Task statement: Check every line of the entries for "type", and copy the lines that hold it.

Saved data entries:
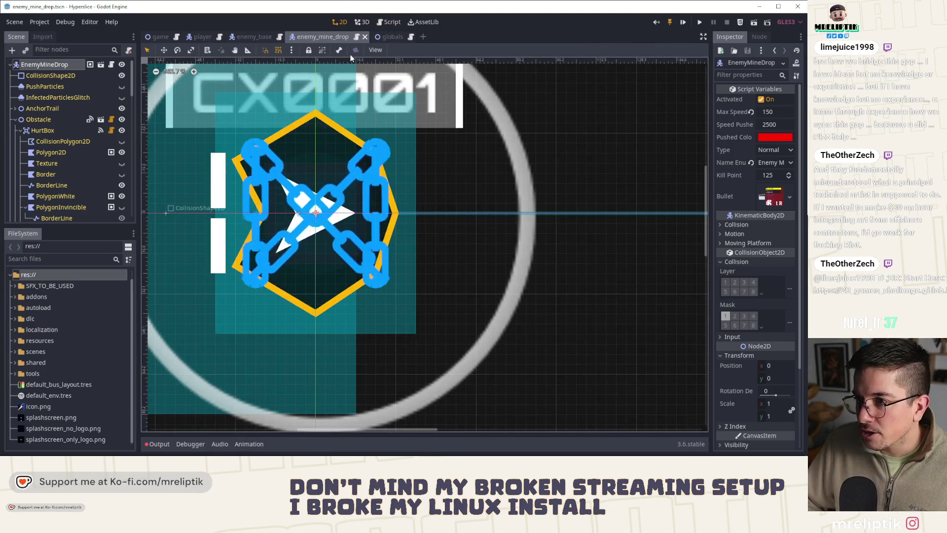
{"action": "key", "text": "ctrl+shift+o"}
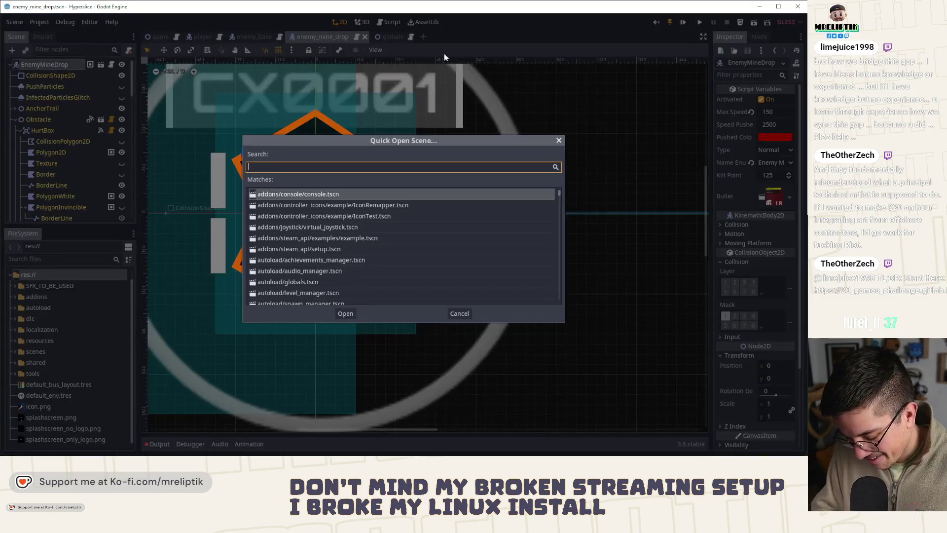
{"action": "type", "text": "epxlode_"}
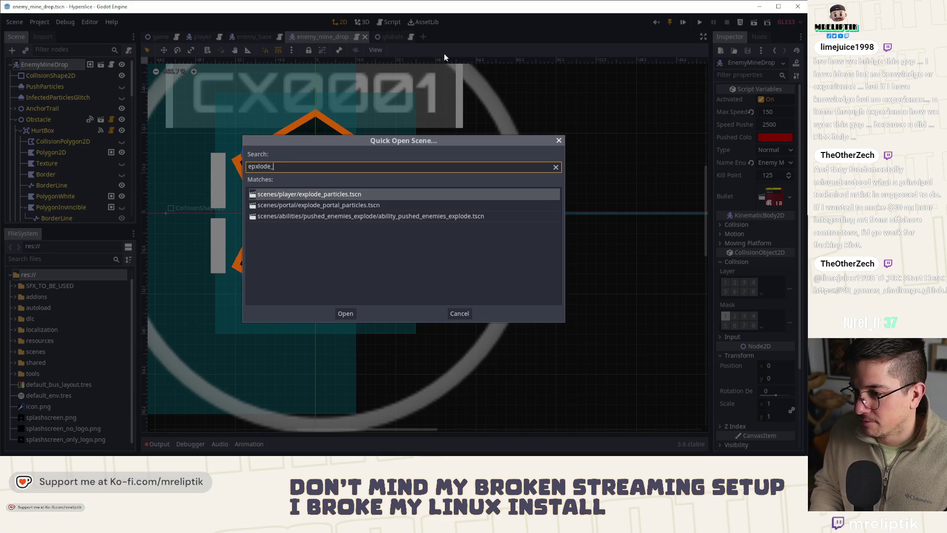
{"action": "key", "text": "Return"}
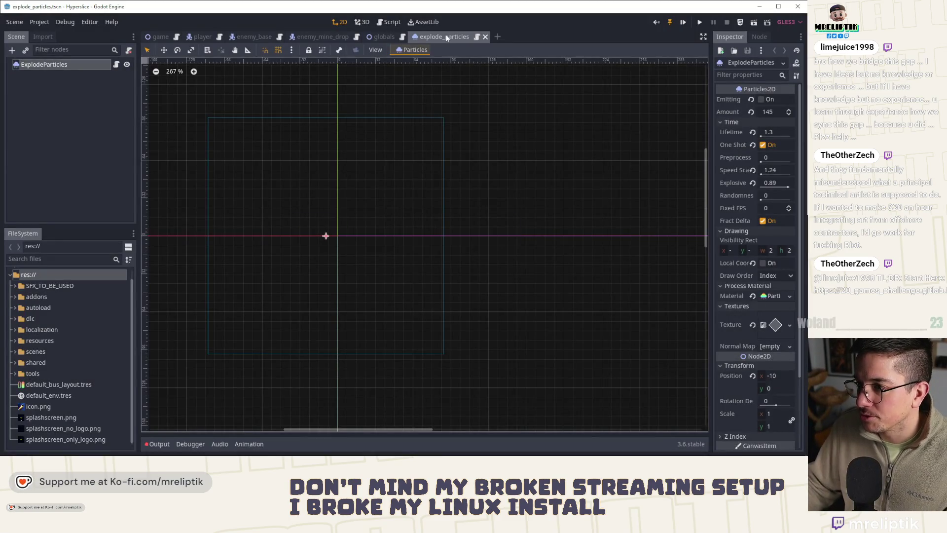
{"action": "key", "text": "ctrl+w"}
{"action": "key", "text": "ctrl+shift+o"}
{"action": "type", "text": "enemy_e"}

Answer to this problem:
{"action": "type", "text": "epxlode_"}
{"action": "type", "text": "enemy_e"}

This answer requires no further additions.